■ What you have to do
Copy word for word every line from the one containing "Правильний догляд за" through the last line, inclusive.

■ Exercise input
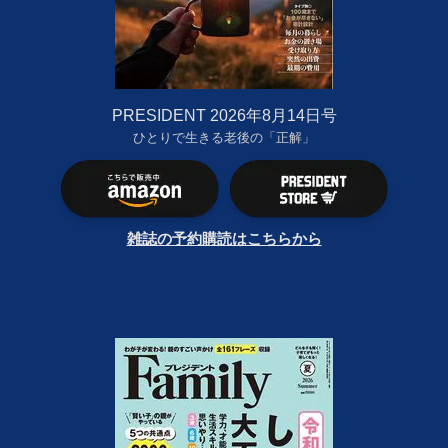
PRESIDENT 2026年8月14日号
ひとりで生きる老後の「正解」
雑誌の予約購読はこちらから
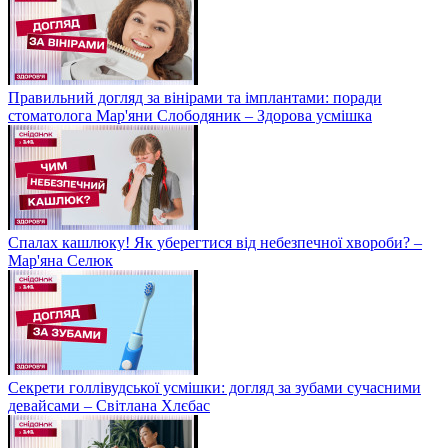
Правильний догляд за вінірами та імплантами: поради
стоматолога Мар'яни Слободяник – Здорова усмішка
Спалах кашлюку! Як уберегтися від небезпечної хвороби? –
Мар'яна Селюк
Секрети голлівудської усмішки: догляд за зубами сучасними
девайсами – Світлана Хлєбас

■ Finished task
Правильний догляд за вінірами та імплантами: поради
стоматолога Мар'яни Слободяник – Здорова усмішка
Спалах кашлюку! Як уберегтися від небезпечної хвороби? –
Мар'яна Селюк
Секрети голлівудської усмішки: догляд за зубами сучасними
девайсами – Світлана Хлєбас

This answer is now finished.